Aufgabenziel =>
In welcher Präfektur wurde Hiro Yamada laut dem Dokumentauszug über ihn geboren?

Dokumentauszug =>
******************************

Hiro Yamada schaut in die Kamera. Kneift sein rechtes Auge zu und salutiert zum Abschied mit zwei Fingern - es wird zu seinem Markenzeichen, nach jedem Post: "Ich glaube, ich habe diese Bewegung in einem Hollywood-Film gesehen, bei Tom Cruise oder so, es ist aber auch schon mindestens 20 Jahre her." Egal. Seine Fans lieben die Geste und bitten ihn darum, wenn sie Selfies mit ihm machen. "Ich hab eigentlich gar nicht damit gerechnet, dass das so ein Ding wird. Dann gibt es schon Leute die fragen, ist das auf Japanisch irgendwas Besonderes?" Seine Antwort darauf, kurz und knapp: "Nö."
Mit Social Media für mehr Verständnis für Japan
Bekannt wurde Hiro Yamada mit seinem Youtube-Kanal "Einfach Japanisch" im Jahr 2020. Für ihn als Übersetzer brachen mit den Corona-Maßnahmen immer mehr Aufträge weg - er schätzt rund 50 Prozent. Kaum Übersetzungsjobs bei Veranstaltungen mehr - weder in Japan noch in Deutschland. Eine Bekannte brachte ihn auf die Idee, einen Youtube-Kanal zu starten und sein Wissen über Japan auf diesem Weg bekannt zu machen. "Ich hab dann auch nachgeschaut, wie viele Leute das bereits machen, und es gibt tatsächlich kaum jemanden, der das auf Deutsch macht - nämlich genau null." Und so hat er angefangen, erst über die japanische Jugendsprache zu erzählen, später die kompliziert klingende Sprache zu erklären.
Mit seinen mehr als 350 hochgeladenen Videos hat er über 41 Millionen Aufrufe generiert. Über 200.000 Abonnenten zählt er da, genauso viel wie auf Instagram. Bei TikTok folgen ihm und seinen Posts rund 400.000 Menschen. Sein Ziel ist es, "dass Vorurteile geklärt werden." Zu viele Missverständnisse und Halbwahrheiten kursieren über Japan hier in Deutschland, findet Yamada. "Da wollte ich entgegenwirken." Beigebracht hat er sich die Social Media-Skills alle selber per Try and Error und mit Durchhalten. Dabei geht er schon planmäßig vor. Notizen bei der Umsetzung helfen.
Anstrengende Kindheit - unterhaltsame Jugend
Seine Kindheit war "anstrengend, weil ich ja immer hin- und hergeflogen bin - Aufgrund der Arbeit meines Vaters. Und als Kind mit 4 Jahren hab' ich nicht die Wahl gehabt, zu sagen: Ich bleib in Japan." Dort ist er in der Präfektur Nara geboren, die für ihre freilebenden Rehe bekannt ist. In Hamburg spricht Hiro Yamada zu Hause mit den Eltern japanisch, im Kindergarten und später in der Schule deutsch. Zusätzlich muss er japanische Fernkurse belegen. "Ich war von Montag bis Freitag in der deutschen Schule, nachmittags Hausaufgaben plus Fernkurse vorbereiten und dann noch zusätzlich auch am Samstag in die japanische Schule. Ich hatte schon das Gefühl, mies behandelt zu werden, weil die Kinder um mich herum am Wochenende frei hatten - nur ich nicht." Im Nachhinein freut er sich allerdings über diese Zeit, da er seine Muttersprache so ausbauen konnte.

******************************

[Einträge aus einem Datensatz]
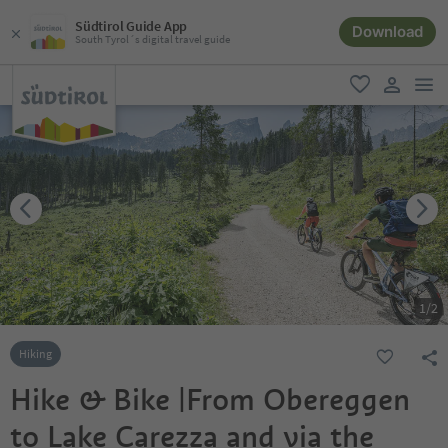
Südtirol Guide App
Download
South Tyrol´s digital travel guide
men
favorite
user lin
1
/
2
Hiking
Hike & Bike |From Obereggen
to Lake Carezza and via the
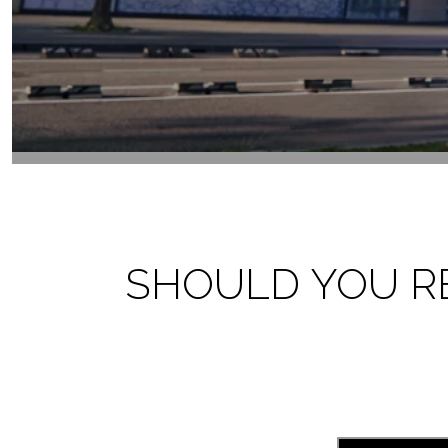
SHOULD YOU RET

******************************

Schriftliche Lösung =>
In der Präfektur Nara.